7 Les premiers ouvrages portant la marque de Marc Michel Rey ont paru en 1746 : Pensées de Cicéron, traduites pour servir à l’Education de la jeunesse, par Mr. l’abbé d’Olivet (Amsterdam, Chez Marc Michel Rey, 1746, 12°). La première lettre connue faisant mention de son métier de libraire date de 1745 (voir Lettre Rey17451203) : cela fait 25 ans et non 30 ans que Rey a commencé son commerce de libraire à Amsterdam.

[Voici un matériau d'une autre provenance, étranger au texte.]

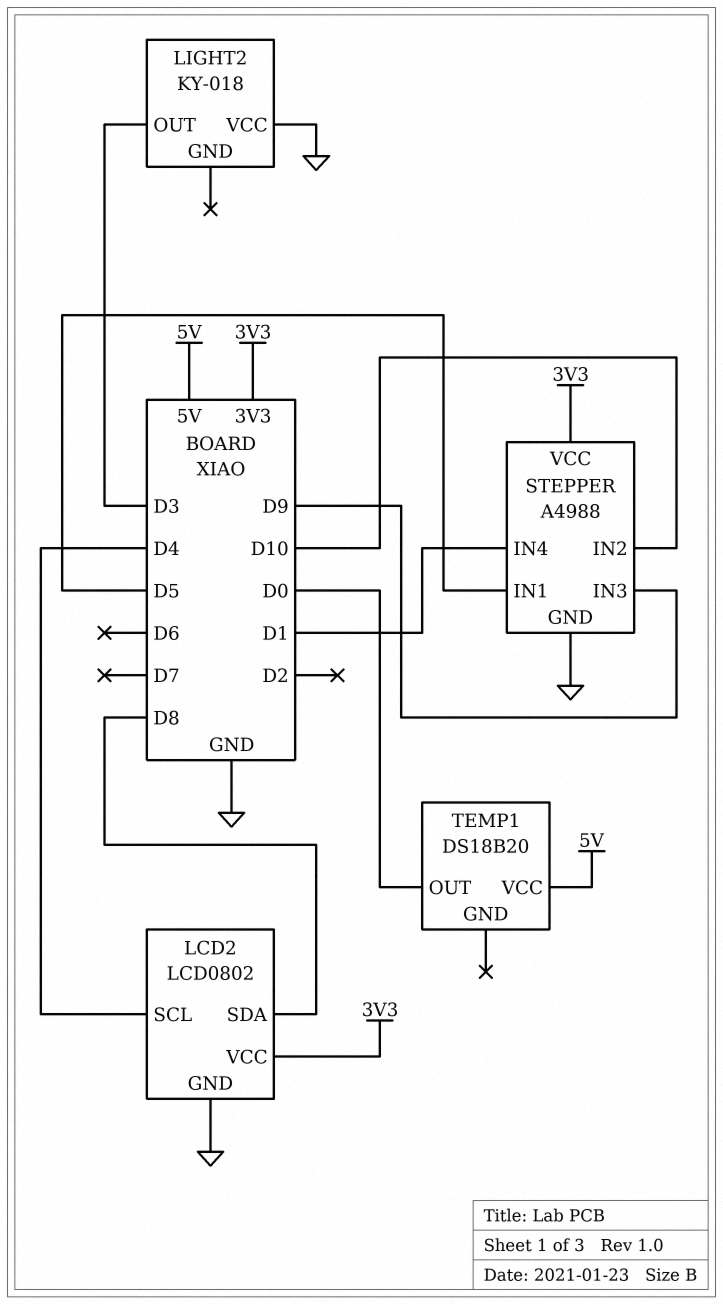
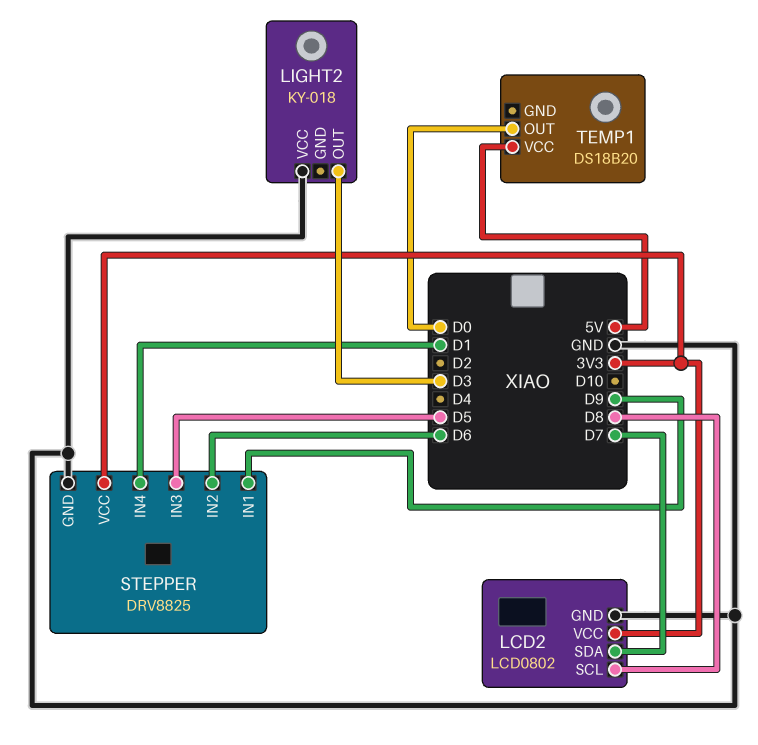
LCD2 pin SCL: D4 -> D8
LCD2 pin SDA: D8 -> D7
STEPPER: A4988 -> DRV8825
STEPPER pin IN1: D5 -> D9
STEPPER pin IN2: D10 -> D6
STEPPER pin IN3: D9 -> D5

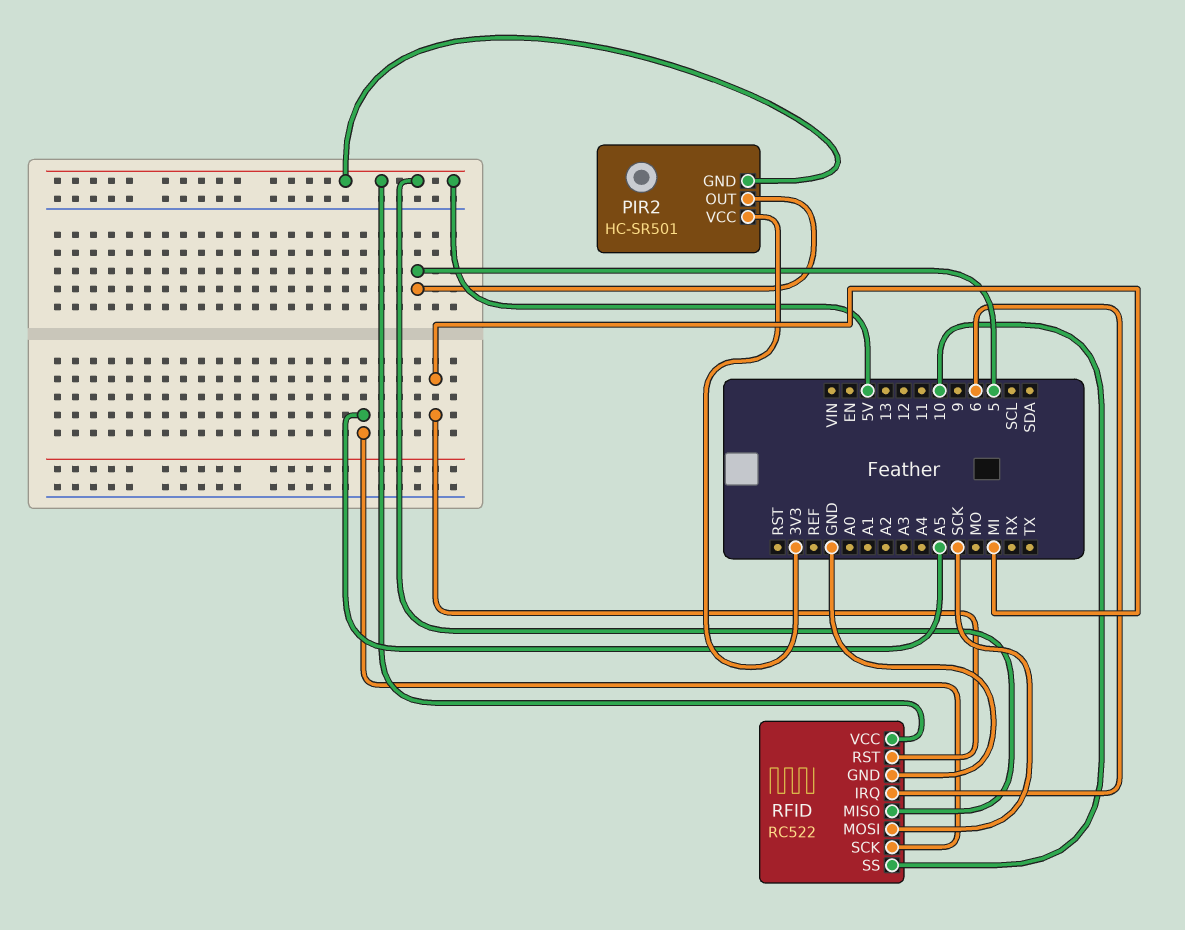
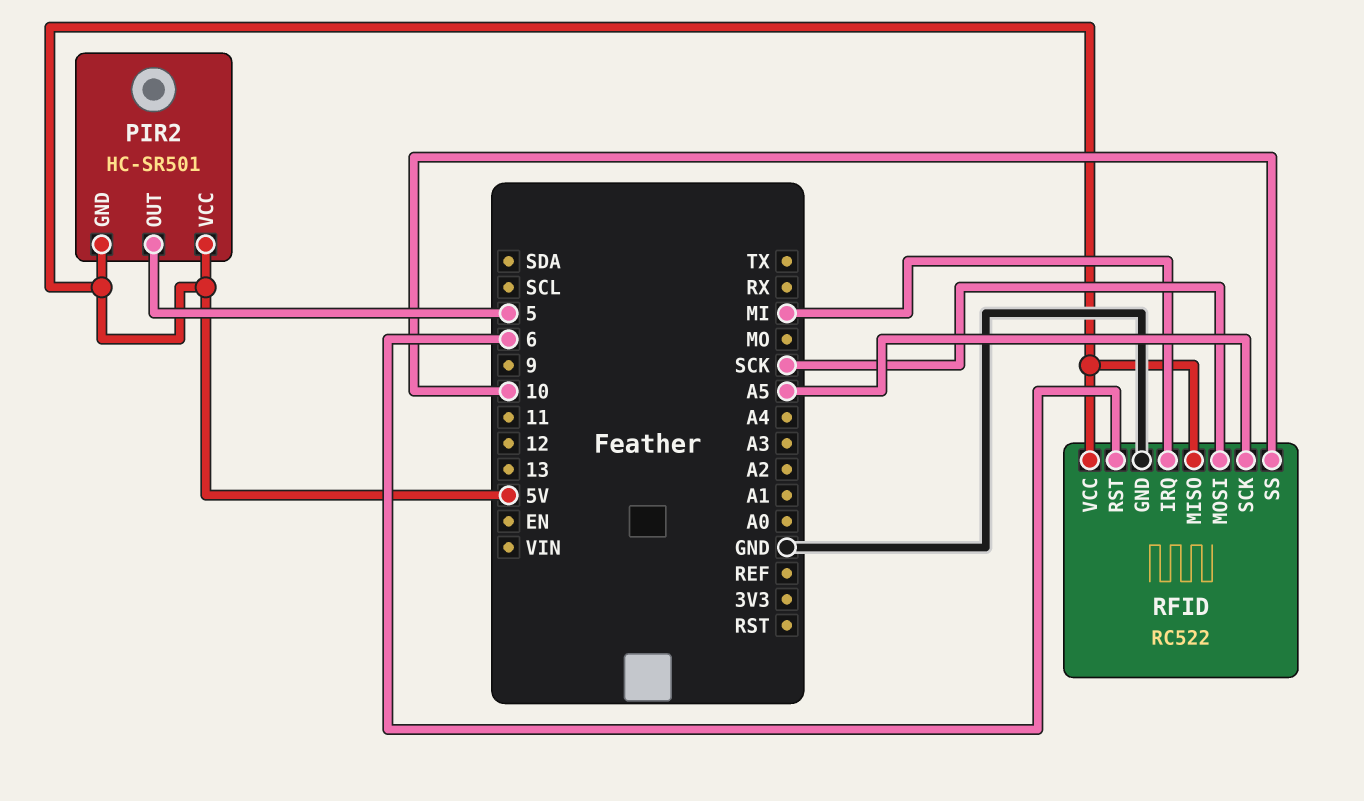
PIR2 pin VCC: 3V3 -> 5V
RFID pin IRQ: 6 -> MI
RFID pin RST: MI -> 6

8 En février 1769, Fortunato Bartolomeo de Felice (1723-1789) projette lui aussi une édition révisée de l’Encyclopédie. Le Prospectus paraît en avril 1769 dans le Journal helvétique. Dans une lettre du 14 avril 1769 à Charles Panckoucke, de Felice se targue d’avoir déjà « plus de 3.000 souscriptions assurées par le déboursement du premier volume » (citée par Léonard Burnand, « La Correspondance de F.-B. De Felice : une source pour l’étude des transferts culturels dans l’Europe des Lumières », RDE, 49, 2014, p. 117). Panckoucke essaye de discréditer le projet dans les journaux, stratégie qui laisse Rey assez sceptique, comme en témoigne la lettre du 31 août 1769 à Panckoucke (Rey17690831) dans laquelle il accepte toutefois de publier les Avis de souscription de l’Encyclopédie in-folio dans le Journal des savants de Hollande (voir le Journal des Savant s (Hollande), octobre 1769, p.275-283). Le premier volume de l’Encyclopédie d’Yverdon paraît en septembre 1770, le deuxième en décembre 1770.

9 Les trois premiers volumes de la réimpression de l’Encyclopédie ont été saisis au début de l’année 1770.

10 Rey imprime une édition hollandaise du Journal des Savants depuis septembre 1749. En 1770, il est combiné à « des extraits des meilleurs journaux de France et d’Angleterre ».